If the dictionaries contain dictionaries, a recursive merge can be done by using the *
operator instead of the +
operator.
You might imagine a key could somehow be removed with an overloaded subtraction operator, but alas not, we need to use the built-in del
function for that. This function requires a dictionary as the input and a key path as an argument. For example, we could remove the stock key from each item in our menu (menu.json
from the instalment ZIP) with:
jq '[.[] | del(.stock)]' menu.json
Which returns:
[
{
"name": "hotdogs",
"price": 5.99
},
{
"name": "pancakes",
"price": 3.10
},
{
"name": "waffles",
"price": 7.50
}
]
Note that the entire filter chain is wrapped in square braces to reassemble the exploded array
An Optional Challenge
Build an alphabetical sorted list with the names of all laureates.

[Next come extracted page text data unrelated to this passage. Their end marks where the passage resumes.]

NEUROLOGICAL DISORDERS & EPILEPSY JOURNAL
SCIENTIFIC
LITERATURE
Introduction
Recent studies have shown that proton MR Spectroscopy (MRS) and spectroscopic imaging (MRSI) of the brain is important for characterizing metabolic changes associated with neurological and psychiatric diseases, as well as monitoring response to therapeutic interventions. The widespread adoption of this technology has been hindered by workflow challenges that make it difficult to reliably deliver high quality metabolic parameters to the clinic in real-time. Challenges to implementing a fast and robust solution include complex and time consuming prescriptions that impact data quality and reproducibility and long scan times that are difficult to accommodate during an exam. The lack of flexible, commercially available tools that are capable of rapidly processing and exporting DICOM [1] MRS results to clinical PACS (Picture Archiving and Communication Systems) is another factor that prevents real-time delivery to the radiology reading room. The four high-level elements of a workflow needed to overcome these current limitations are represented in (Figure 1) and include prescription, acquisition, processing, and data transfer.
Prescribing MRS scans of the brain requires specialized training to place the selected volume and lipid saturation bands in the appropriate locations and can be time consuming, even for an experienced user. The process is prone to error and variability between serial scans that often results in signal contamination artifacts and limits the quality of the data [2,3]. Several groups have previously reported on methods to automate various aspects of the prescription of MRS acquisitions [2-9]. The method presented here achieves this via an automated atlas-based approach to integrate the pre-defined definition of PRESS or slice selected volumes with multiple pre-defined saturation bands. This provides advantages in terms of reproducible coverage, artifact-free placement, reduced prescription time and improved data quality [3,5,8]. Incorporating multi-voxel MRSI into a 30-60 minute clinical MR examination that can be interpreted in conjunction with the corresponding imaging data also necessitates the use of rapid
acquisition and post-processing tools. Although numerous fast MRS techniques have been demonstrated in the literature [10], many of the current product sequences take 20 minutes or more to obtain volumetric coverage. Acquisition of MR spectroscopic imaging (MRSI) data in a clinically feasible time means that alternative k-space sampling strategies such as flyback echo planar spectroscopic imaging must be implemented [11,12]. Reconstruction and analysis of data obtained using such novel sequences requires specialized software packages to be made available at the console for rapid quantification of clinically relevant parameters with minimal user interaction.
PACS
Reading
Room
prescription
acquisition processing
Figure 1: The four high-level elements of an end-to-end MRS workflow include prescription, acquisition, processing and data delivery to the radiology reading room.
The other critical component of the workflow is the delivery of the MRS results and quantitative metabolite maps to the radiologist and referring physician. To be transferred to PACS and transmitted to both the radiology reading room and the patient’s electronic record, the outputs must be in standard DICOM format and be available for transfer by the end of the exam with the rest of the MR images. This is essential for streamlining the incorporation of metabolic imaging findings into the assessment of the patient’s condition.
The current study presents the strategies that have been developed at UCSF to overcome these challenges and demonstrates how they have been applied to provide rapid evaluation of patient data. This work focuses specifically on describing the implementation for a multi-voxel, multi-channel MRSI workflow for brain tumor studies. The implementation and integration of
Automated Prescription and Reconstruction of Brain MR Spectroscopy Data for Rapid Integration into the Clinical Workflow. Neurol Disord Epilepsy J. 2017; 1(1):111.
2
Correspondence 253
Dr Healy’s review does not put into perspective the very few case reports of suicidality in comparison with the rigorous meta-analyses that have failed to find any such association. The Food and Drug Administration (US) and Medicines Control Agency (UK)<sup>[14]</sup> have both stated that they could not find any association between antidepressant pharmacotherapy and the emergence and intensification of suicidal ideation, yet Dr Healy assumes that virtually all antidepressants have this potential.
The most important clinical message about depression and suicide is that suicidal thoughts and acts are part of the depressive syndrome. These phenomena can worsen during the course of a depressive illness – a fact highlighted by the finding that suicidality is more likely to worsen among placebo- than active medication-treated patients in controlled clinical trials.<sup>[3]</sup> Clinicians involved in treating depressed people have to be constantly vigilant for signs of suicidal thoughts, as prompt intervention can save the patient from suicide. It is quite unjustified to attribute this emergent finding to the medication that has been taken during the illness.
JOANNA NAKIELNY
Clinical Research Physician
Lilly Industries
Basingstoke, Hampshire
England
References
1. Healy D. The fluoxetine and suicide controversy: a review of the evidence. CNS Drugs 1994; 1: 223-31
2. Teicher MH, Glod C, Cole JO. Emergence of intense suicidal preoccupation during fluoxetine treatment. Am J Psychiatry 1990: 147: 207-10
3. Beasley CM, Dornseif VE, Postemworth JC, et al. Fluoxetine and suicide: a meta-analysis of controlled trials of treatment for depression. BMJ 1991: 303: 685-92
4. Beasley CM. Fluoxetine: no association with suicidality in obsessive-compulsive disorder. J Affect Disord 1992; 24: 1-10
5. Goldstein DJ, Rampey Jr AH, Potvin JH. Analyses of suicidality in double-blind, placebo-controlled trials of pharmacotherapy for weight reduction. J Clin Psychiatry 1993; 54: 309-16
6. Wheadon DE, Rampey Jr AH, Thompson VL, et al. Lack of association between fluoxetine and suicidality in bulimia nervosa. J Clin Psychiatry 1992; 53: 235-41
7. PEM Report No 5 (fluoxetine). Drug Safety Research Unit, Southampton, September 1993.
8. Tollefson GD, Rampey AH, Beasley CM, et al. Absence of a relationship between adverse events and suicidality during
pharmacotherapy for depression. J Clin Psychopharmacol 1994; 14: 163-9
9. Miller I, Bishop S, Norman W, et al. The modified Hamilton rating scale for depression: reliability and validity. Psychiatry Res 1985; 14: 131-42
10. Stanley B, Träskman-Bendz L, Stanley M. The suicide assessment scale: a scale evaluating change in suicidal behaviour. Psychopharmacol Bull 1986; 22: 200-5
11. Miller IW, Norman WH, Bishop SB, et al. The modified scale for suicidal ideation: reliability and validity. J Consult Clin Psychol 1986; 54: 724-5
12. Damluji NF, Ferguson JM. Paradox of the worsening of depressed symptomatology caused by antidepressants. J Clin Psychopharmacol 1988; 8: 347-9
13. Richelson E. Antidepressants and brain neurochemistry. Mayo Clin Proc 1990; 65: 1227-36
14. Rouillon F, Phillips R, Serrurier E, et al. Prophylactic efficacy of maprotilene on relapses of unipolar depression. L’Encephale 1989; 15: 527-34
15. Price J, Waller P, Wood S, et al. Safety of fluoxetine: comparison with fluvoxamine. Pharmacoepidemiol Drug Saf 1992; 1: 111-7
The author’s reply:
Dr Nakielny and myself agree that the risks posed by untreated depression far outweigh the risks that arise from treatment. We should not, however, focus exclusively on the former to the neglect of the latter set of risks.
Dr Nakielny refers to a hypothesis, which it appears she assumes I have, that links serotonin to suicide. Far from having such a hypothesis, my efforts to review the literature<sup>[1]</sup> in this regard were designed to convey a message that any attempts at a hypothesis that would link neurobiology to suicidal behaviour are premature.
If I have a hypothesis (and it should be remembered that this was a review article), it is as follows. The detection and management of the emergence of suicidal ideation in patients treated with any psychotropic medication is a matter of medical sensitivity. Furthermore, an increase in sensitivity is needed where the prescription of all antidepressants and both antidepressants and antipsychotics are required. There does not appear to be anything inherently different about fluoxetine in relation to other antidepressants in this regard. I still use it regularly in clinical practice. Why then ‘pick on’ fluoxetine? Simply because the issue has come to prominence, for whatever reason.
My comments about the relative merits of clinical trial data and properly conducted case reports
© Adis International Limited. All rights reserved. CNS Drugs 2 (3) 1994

The list should not contain duplicates, and it should use sensible display names as per the previous challenge.
For bonus credit, can you sort the list so humans get sorted on surname rather than first name, but without affecting how each name is displayed?
Final Thoughts
We’re making good progress learning about jq’s data manipulation operators and functions. We’ve now covered the basics — math, assignment, string manipulation, array manipulation, and dictionary manipulation. The next two instalments will each be dedicated to just a single concept each. The next instalment will be dedicated to working with a special subset of dictionaries we’ll be referring to as lookups, focusing on jq’s two functions for building and disassembling them. That will be followed by an instalment dedicated to in-place array and dictionary manipulation — no more exploding and then reassembling our arrays!